А потом пришла новая любовь. Не к мужчине — к ребенку. В конце концов зимы, в 1965 году, когда снег лежал толстым слоем на ветвях, Евдокия, которой тогда было уже хорошо за сорок, нашла у порога корзину. В ней, укутанный в волчью шкуру, лежал младенец. Мальчик с неестественно вывернутой ножкой. На записке, приколотой к пеленке, было выведено дрожащей рукой: «Люди, ради Христа, спасите. Калека он, никому не нужен».
Евдокия подняла сверток, и сердце её, в котором, казалось, не осталось места для новой боли, расширилось до небес. Борис, увидев находку, лишь хмыкнул:
— Ну, мать, ты и накаркала. Помнишь, говорила, что хочешь, чтобы в доме дети кричали.
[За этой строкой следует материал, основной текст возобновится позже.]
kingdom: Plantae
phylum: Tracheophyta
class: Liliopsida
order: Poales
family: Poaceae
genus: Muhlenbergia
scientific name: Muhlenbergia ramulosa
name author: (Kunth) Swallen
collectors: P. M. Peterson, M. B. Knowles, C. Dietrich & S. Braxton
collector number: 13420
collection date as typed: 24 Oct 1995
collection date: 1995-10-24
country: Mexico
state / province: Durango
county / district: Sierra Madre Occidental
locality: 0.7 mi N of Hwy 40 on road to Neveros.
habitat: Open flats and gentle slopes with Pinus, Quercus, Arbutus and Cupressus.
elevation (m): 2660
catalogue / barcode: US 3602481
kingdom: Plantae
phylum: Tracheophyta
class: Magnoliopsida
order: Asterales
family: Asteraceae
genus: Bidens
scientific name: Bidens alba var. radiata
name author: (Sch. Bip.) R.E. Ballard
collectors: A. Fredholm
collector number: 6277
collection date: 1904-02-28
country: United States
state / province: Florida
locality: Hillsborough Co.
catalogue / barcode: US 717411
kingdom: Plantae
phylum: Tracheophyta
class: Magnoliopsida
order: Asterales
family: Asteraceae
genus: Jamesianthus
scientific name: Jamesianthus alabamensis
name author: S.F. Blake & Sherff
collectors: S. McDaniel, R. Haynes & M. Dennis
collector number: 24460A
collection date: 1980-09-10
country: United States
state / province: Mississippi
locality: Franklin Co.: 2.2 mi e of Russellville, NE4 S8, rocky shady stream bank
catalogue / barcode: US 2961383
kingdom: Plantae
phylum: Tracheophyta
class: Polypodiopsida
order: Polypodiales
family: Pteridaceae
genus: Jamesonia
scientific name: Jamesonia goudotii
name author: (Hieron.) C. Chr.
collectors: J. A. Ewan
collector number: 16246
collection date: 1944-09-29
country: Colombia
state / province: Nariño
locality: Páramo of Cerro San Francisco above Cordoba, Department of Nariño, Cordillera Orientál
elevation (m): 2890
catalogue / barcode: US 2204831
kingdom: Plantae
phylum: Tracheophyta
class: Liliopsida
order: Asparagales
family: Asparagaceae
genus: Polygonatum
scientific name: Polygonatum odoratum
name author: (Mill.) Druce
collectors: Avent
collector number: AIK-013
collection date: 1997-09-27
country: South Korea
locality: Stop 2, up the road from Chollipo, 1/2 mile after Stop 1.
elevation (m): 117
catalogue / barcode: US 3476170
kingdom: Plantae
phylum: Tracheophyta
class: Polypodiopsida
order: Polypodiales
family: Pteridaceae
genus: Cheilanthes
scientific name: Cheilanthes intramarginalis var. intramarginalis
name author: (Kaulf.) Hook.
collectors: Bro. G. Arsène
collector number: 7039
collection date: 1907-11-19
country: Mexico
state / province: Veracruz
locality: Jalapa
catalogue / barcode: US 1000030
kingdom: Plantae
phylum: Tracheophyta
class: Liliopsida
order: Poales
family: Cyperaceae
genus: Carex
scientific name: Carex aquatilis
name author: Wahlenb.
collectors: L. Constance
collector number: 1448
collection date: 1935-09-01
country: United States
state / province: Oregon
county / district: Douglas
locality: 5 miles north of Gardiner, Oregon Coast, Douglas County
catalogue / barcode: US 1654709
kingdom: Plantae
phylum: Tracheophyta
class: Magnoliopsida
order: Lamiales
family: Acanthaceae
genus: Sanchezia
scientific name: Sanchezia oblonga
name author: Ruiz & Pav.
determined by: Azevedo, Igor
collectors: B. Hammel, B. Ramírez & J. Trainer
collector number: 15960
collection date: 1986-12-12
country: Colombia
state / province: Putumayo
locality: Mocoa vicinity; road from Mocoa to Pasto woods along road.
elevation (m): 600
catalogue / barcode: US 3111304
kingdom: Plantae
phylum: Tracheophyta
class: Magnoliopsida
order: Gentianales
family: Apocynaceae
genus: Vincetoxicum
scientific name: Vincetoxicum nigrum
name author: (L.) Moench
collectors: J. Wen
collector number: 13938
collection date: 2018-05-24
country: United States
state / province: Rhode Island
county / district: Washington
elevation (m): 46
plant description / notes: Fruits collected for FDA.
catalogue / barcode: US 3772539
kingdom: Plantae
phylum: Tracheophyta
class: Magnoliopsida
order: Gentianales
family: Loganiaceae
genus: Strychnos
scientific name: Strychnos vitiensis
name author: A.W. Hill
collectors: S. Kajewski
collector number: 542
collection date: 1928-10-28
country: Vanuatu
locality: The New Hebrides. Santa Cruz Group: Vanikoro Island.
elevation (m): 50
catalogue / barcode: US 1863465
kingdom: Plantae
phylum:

— Это не мой ребенок, — прошептала она завороженно.
— Твой. И мой. Раз Бог дал, значит, наш.
Мальчика выходили травами, парным молоком и бесконечной лаской. Ножку выправили, хотя набойка на сапоге потом всегда была выше, но бегал он резво. Назвали Егором. Следом, уже сознавая, что дом их — ковчег, Евдокия и Борис усыновили еще троих детей из детдома.
Наступил 1980 год. Евдокии Платоновне было уже под шестьдесят, она стала грузной и совершенно седой, но лицо её больше не пугало. Морщины разбежались лучами, впитав в себя шрам так, что он стал незаметен, как трещина на камне, которую скрыл мох. Она сидела на крыльце того самого обновленного, разросшегося дома, слушая, как воют в тайге волки.
Рядом стучал молотком Егор — уже крепкий шестнадцатилетний подросток. В доме готовили ужин Любава и еще две дочери-погодки. Борис, все такой же подтянутый, несмотря на седину, ремонтировал сети.
И вдруг в распахнутые ворота вошел высокий седой человек в длиннополой шубе нараспашку. Он опирался на суковатую палку. За его спиной стоял большой черный пес. Человек подошел к калитке, где сидела Евдокия, и они узнали друг друга в ту же минуту.
Это был Олег, её спасенный брат. Тот самый мальчик, которого она вытолкнула из огня рудника пятьдесят лет назад.
Они не виделись три десятка лет. Он уехал поступать, она осталась. Он стыдился её уродства в молодости, она не напоминала о себе из гордости. Он построил карьеру, объездил мир, но, схоронив жену и оставшись один, вспомнил, что где-то в глуши живет его спасительница.
Олег подошел к ней и опустился прямо в снег, на колени.
— Прости, Дуся, — глухо сказал он. — Я умирать ехал, думал, ты в бедности да в грязи. А у тебя… Рай. Как же ты сумела?
Евдокия встала. Подошла к брату, подняла его. Обняла его, уткнув лицо в его плечо. Никто из сыновей и дочерей не слышал, что она ответила.
А ответила она просто:
— Я нашла свое лицо, брат. Не то, что на фотокарточке. А то, что внутри. И оказалось, что оно красивое.
Морозная луна взошла над Зимогорьем. Поселок, давно позабытый картами, жил своей тихой жизнью. В окнах дома Ершовых горел яркий свет. Там, за столом, в окружении детей и внуков, сидела женщина, чье уродство обернулось величайшей красотой, потому что было оплачено любовью. И в эту ночь никто в мире не был счастливее неё.